- December 16, 2022
- General News
- Mitchell Parton
- The Dallas Morning News
City of Dallas buys an apartment complex to turn into affordable housing
The deal will save residents $250 each month on their monthly rent payments.
A car passes by The Briscoe Apartments in Dallas along Banner Drive, which has been acquired by an affiliate of the city of Dallas to create affordable housing.(Liesbeth Powers / Staff Photographer)
In a first-of-its-kind deal for Dallas, the city has acquired some market-rate apartments in North Dallas to turn into affordable housing in response to soaring rental costs across the area.
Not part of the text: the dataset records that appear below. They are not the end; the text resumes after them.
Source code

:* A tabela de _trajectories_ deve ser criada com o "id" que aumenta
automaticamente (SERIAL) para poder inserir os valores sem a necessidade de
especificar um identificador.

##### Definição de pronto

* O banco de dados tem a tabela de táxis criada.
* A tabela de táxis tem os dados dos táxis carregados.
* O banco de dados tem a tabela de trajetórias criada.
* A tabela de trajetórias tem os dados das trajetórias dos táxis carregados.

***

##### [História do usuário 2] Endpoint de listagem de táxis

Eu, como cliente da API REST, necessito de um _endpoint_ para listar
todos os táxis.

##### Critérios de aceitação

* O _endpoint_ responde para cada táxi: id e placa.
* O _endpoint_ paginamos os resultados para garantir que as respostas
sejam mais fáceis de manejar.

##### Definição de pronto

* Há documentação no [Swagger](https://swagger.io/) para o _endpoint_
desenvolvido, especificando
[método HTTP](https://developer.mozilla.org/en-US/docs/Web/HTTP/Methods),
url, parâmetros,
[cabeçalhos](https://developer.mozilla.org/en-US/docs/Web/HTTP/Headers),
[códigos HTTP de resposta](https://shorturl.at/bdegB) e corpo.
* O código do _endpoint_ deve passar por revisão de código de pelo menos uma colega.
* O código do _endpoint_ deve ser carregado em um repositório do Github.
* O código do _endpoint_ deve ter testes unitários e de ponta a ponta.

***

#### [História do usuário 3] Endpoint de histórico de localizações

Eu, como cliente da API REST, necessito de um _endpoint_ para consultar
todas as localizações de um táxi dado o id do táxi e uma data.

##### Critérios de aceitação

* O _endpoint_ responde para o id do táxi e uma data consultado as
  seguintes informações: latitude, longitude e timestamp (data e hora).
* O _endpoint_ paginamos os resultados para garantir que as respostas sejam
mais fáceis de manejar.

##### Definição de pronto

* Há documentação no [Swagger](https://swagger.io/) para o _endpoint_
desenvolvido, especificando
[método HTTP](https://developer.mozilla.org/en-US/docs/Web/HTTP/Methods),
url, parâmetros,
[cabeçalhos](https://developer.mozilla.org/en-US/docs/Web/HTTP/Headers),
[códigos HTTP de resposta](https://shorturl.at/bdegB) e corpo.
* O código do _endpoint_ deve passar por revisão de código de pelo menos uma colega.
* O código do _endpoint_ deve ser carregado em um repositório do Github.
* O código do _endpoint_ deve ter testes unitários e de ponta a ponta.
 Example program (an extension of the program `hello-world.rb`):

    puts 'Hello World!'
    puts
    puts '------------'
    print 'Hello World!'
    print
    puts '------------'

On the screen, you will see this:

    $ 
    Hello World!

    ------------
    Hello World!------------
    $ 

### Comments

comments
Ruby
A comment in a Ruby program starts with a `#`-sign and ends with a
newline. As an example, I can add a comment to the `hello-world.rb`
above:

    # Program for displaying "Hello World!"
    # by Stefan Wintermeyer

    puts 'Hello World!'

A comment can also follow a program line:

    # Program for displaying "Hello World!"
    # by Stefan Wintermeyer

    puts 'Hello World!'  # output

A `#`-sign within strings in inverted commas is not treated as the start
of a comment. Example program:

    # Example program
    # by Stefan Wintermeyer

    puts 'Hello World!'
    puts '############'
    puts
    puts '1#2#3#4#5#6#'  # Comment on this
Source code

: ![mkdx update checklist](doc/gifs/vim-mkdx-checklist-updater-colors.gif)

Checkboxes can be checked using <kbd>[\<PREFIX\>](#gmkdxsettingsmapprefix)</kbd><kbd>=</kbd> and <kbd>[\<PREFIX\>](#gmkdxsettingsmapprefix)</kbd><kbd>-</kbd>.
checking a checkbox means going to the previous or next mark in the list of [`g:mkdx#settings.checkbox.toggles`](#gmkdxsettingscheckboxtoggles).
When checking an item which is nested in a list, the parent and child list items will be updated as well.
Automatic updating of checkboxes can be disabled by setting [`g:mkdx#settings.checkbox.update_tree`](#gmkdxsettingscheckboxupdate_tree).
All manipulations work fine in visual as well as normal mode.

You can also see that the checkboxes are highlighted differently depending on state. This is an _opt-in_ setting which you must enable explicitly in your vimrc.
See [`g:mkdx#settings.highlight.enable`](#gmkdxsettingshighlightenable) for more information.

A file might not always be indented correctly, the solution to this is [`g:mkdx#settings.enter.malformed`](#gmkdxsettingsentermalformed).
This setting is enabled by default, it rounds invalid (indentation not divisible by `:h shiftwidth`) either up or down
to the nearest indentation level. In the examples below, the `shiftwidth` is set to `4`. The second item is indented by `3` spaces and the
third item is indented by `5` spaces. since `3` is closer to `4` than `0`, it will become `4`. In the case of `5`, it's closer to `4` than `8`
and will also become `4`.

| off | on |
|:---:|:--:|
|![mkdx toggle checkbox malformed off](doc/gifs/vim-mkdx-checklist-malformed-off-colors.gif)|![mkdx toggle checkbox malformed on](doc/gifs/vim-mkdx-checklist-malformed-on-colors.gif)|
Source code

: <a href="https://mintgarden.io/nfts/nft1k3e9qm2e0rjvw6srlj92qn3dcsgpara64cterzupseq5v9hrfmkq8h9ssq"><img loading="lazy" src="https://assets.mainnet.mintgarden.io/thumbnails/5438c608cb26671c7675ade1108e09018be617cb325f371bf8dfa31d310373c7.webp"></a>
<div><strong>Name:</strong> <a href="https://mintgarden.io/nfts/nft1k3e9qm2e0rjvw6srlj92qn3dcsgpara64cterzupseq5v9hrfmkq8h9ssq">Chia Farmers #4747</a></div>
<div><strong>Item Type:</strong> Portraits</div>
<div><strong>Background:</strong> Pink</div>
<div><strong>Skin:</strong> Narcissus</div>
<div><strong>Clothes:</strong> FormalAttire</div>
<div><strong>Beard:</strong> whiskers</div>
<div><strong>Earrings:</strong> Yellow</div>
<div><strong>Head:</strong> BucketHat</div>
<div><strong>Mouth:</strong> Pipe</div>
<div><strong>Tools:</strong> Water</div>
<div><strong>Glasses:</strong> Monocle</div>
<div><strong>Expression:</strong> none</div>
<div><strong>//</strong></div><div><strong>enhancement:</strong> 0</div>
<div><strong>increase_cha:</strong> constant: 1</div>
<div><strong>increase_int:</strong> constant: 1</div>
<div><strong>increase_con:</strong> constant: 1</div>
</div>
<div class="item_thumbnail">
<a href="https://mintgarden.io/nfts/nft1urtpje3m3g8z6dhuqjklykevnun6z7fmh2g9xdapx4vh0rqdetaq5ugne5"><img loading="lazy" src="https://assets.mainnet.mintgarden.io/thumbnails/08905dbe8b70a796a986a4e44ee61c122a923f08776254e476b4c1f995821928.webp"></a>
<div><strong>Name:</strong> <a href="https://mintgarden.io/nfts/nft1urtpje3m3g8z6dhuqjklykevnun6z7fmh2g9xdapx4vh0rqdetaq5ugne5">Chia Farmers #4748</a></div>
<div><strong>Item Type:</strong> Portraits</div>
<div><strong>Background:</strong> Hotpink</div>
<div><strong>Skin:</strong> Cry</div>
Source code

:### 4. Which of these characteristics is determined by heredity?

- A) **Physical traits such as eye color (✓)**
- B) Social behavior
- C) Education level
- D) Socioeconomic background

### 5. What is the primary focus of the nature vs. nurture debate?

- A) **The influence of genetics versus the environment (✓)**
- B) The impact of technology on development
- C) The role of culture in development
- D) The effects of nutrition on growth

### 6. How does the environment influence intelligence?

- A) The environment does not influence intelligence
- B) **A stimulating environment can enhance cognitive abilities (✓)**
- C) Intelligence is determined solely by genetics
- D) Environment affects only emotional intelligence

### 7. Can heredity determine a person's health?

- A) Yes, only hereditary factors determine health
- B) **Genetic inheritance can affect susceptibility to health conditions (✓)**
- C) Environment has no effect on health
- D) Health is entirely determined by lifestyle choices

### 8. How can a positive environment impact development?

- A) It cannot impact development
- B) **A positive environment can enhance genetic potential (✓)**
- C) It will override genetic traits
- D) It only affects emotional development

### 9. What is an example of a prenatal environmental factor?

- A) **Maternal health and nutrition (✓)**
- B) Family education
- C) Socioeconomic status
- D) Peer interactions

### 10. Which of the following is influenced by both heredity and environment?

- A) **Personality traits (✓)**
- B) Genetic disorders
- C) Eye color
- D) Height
An affiliate of the city of Dallas’ Housing Finance Corp. acquired the 322-unit Briscoe Apartments near LBJ Freeway and Central Expressway, directly across the street from Costco Wholesale. The deal closed Dec. 1. The seller was Madera Residential, a real estate investment firm based in Lubbock.
Half of the property’s 322 units will transition from market-rate rents to be restricted at levels affordable for renters making less than 80% of the area’s median income, which is currently $54,550 for one person in Dallas and $62,350 for a two-person household. That will save the typical resident $250 each month or $3,000 per year on rent, according to management firm Opportunity Housing Group, a Danville, Calif.-based management company that will operate the building in partnership with the city. The company specializes in delivering workforce housing through public-private partnerships and was founded by the principals of Blake Griggs Properties, which develops and operates apartments in Western states.
“It’s a really powerful program for the rent savings it can deliver immediately,” said Lauren Seaver, president of Opportunity Housing Group.
People walk through a parking lot in front of The Briscoe Apartments in Dallas.(Liesbeth Powers / Staff Photographer)
This is the first time the city has acquired a market-rate property through one of its corporations to convert into income-restricted apartments, said Kyle Hines, assistant director of the Department of Housing and Neighborhood Revitalization and general manager of the Dallas Housing Finance Corp.
Acquisition costs total almost $83 million, according to a Sept. 14 City Council agenda item, and will be funded by housing bonds issued by the city. They are secured by the property’s appreciation and revenue. The city is not liable for the bonds but will give up an estimated $8.1 million in tax revenue over 15 years.
“I think we will more than make up for it by providing affordable housing to residents here in the city and saving them money able to be spent elsewhere,” Hines said. “We have a serious affordable housing crisis in the city, so we need to use all of our tools.”
The Westin Dallas Park Central is visible from The Briscoe Apartments in Dallas. The city chose the complex because of its close proximity to large employers.(Liesbeth Powers / Staff Photographer)
The apartments will be targeted at people working in the community such as teachers, police officers and nurses. Hines said the location is ideal because it’s near employers including Medical City Dallas Hospital and Texas Instruments. No residents will be relocated, according to Hines, and current residents who qualify will see their rents lowered to 30% of their income. The property has one-, two- and three-bedroom apartments with in-unit washers and dryers and stainless steel appliances. Amenities include a swimming pool, clubhouse, business center and dog park.
Since the city affiliate will own 100% of the property, it is different from affordable housing deals where developers enter partnerships with the city for tax credits. After 15 years of ownership, the city estimates that it will have $51 million in equity in the project. At that point, it can sell the property, use the equity to buy down additional affordability through refinancing or continue to manage it as is.
Through the city’s deal, the typical resident at The Briscoe Apartments will save $250 each month or $3,000 per year on rent.
Hines said this type of deal allows the city to provide mixed-income housing in areas where it would not be able to acquire land to build a traditional affordable housing or workforce housing development. It was modeled after similar deals in California.
The Housing Finance Corp. and the city are also in the process of closing a similar acquisition of The Dylan apartments, which has 125 units along the Dallas North Tollway at Cedar Springs Road.
“The financial structure was kind of perfected in California, but it also works just as well here in Texas,” Hines said.